Foreign Bodies posits, then, that we are all foreign to each other, that in the post-war world the West became more, not less, separated from itself. Bea’s ex-husband, the composer Leo Cooperfield, lives on the other side of the continent (California and New York are as distant from one another in Ozick’s vision as Paris and Boston in James’s), writing incidental music for bad motion pictures; neither Julian nor his younger sister, Iris, have spoken to Bea in years, and the latter’s arrival in Bea’s life she likens to a “calamitous foreign body” [pg. 26]; Marvin’s wife, Margaret, spends her days in a fussed-up sanitorium, placed out of sight of the WASPish networks she opened up to her upstart, brutish husband. When Margaret goes wandering she sees “only this relentlessly rushing road connecting suburban cluster to suburban cluster …” [pg. 205]

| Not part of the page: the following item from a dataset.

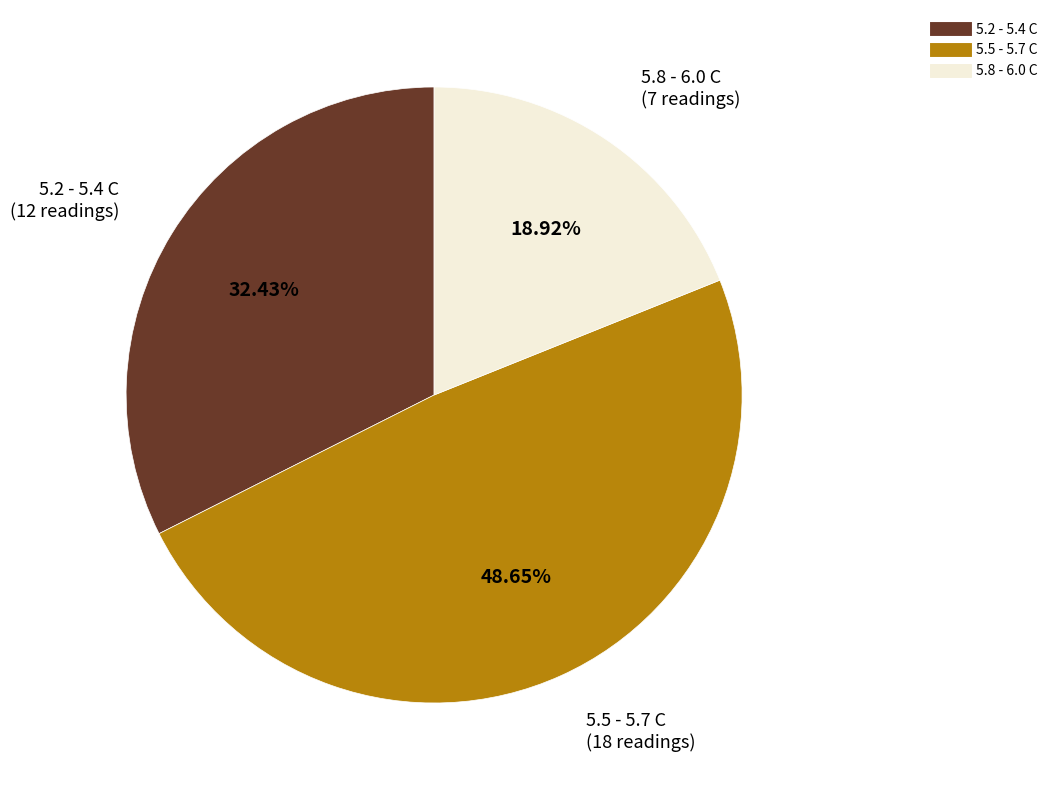

Is there any slice that represents more than half of the pie?

No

Connections are indeed in short supply: in New York, for instance, “no street map could hint at what a mere two miles’ distance might signify.” [pg. 47]   Unsurprisingly given this environment, it is withheld knowledge which powers the plot of the novel – letters pass between all of the characters, each partial in their own way, but unlike in Shakespeare (Ozick bows her head with a misjudged “to Bea or not to Bea” joke), the secrets are never revealed – they hang, unspoken and consequential, between individuals who each misapprehend their relationship with the other. Younger characters toy with casting off all ties – “I’m not supposed to be responsible for my brother’s troubles or my mother’s or my fathers,” insists Iris, pretending to be “practical” [pg. 160] – whilst older ones worry at the correspondence of past actions to present conditions – “A woman grown foreign to his life,” Leo thinks of Bea, uncomprehendingly, “erased from his history, obliterated.” [pg. 111] Ultimately, Bea in turn rejects Leo’s vision of music as a universal language. “Words,” she tells herself, “the sovereignty of words, their excluding particularity, this was language.” [pg. 254]  It’s in the parenthesis that the kicker lies – as Kevin from Canada writes, the novel’s mosaic is endlessly, if fruitlessly, broken.

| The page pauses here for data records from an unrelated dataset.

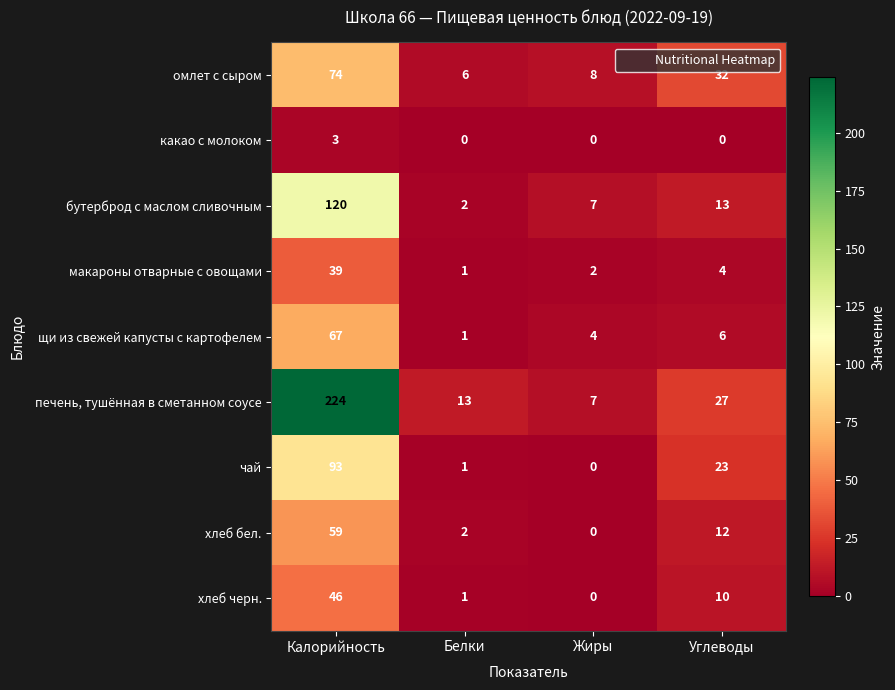

At which label does омлет с сыром reach its minimum?

Белки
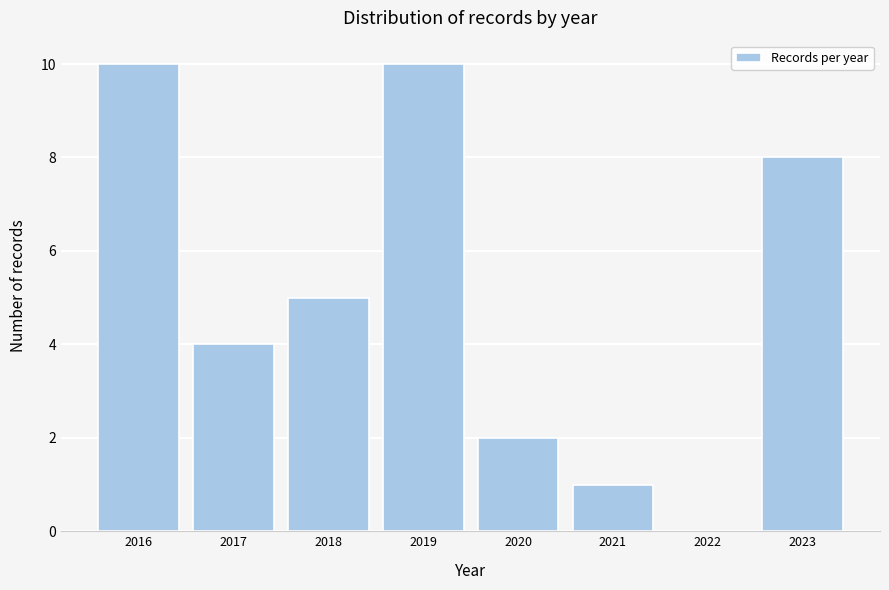

What is the height of the bar covering 2020.5 to 2021.5 on the x-axis? The values are not printed on the chart, so give them approximately, as read against the axis.

1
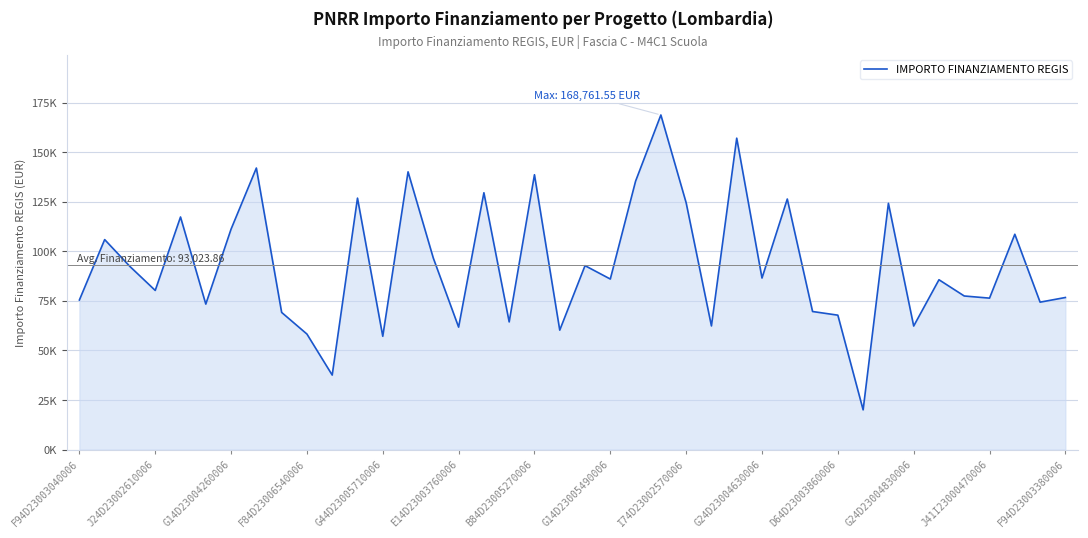

Does the chart have visible grid lines?

Yes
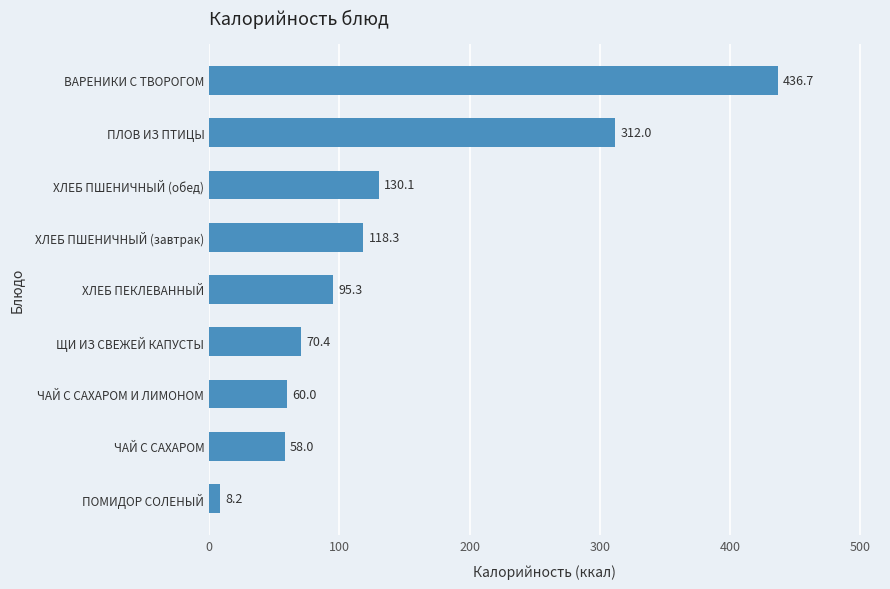

What is the sum of the values at ПОМИДОР СОЛЕНЫЙ and ХЛЕБ ПЕКЛЕВАННЫЙ?

103.5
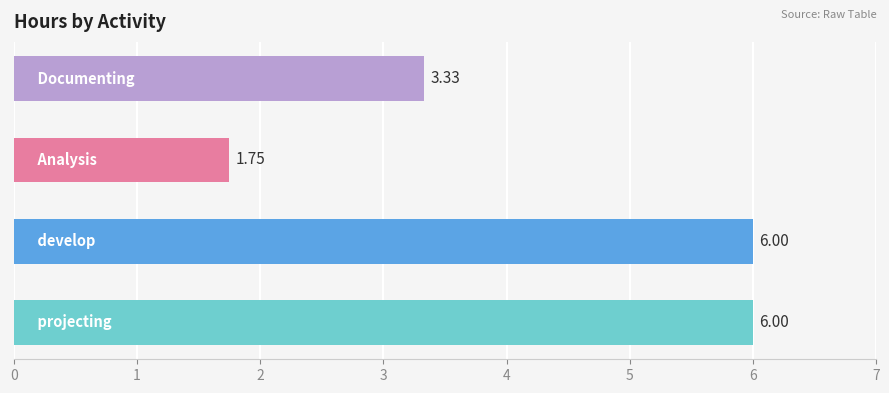

What is the average value?

4.3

This is a novel intensely alive to the Jamesian project, then – “If introspection is thought,” the novel tells us, “Marvin was not introspective,” but it nevertheless proceeds to expose us to his introspection [pg. 152] – and yet it is a far more directly written novel than the late works of the master who inspired it. Nevertheless, and reflecting the “heavy stillness” with which Bea is filled, at times this is a static novel, over-determined and endlessly receptive without always transmitting. It fills itself more with the shibboleths than with their rejection – “Here it was normal to drink wine,” Julian marvels in France [pg. 126], whilst Lili metamorphoses into an impossibly insightful “sybil”, to whom all the other characters are magically “transparent”. In part this is necessary; in part, it is the sign of a novel – to take up the gauntlet of my closing remarks on The Song of Achilles – so complete in its vision and execution that it lacks the messy vitality of Enright’s admittedly less densely allusive The Forgotten Waltz.

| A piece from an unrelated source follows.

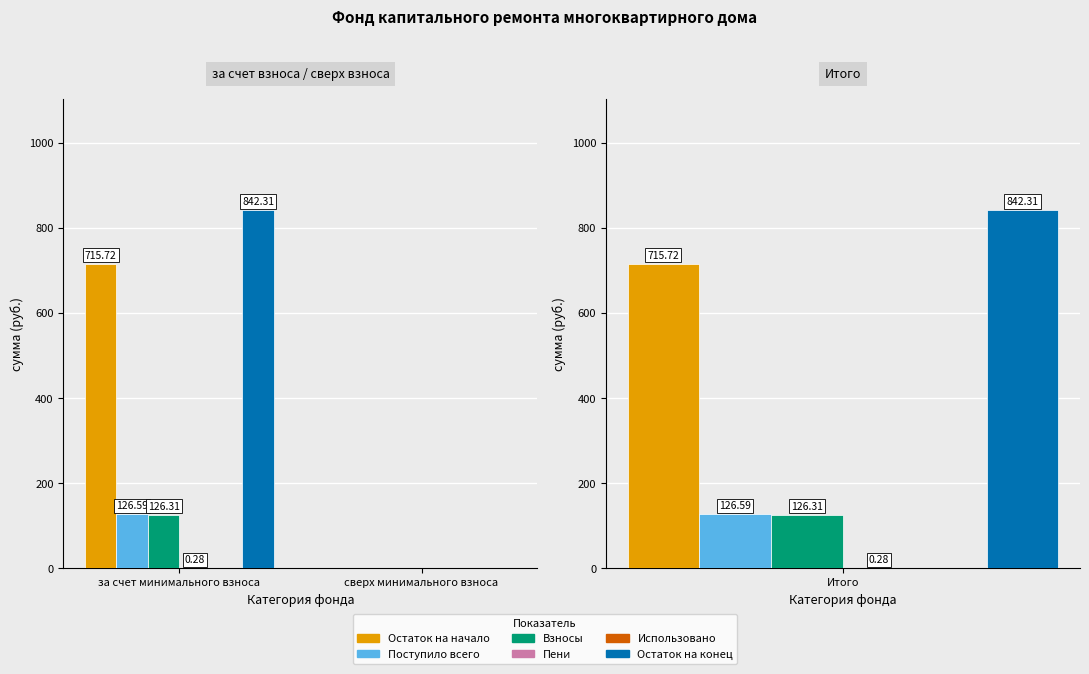

Read the Поступило всего value at за счет минимального взноса.

126.6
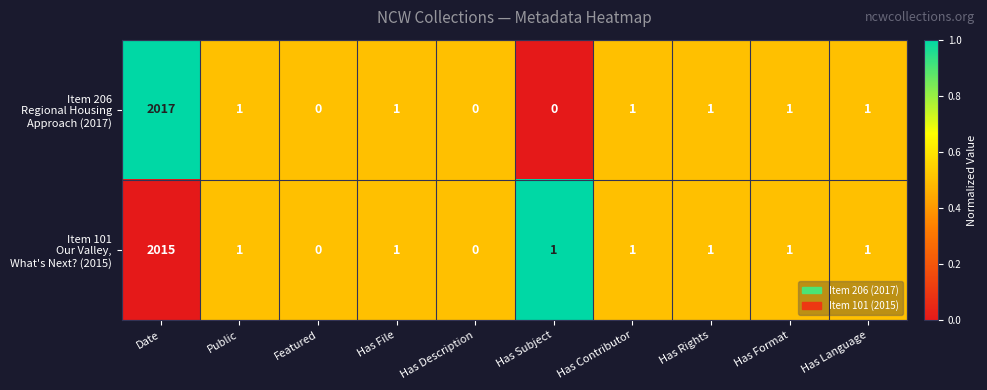

How many series are shown in this chart?

2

“The sentences stretched on and on, and he understood that sentences such as these had been written thousands of times in the history of the world, and in truth carried no redeemable coin, and would be blown like vapor into nothingness.” [pg. 217]  Ozick is a writer of sentences with real currency, and Foreign Bodies represents a masterful putting-to-bed of the master; it is therefore a strong contender for the last Orange prize, if it is minded to reward an exquisitely turned literary rumination: few novels will better this one in terms of classical form and style. If, however, the Orange judges seek energy, novelty and unforced fluidity, they may need to look elsewhere.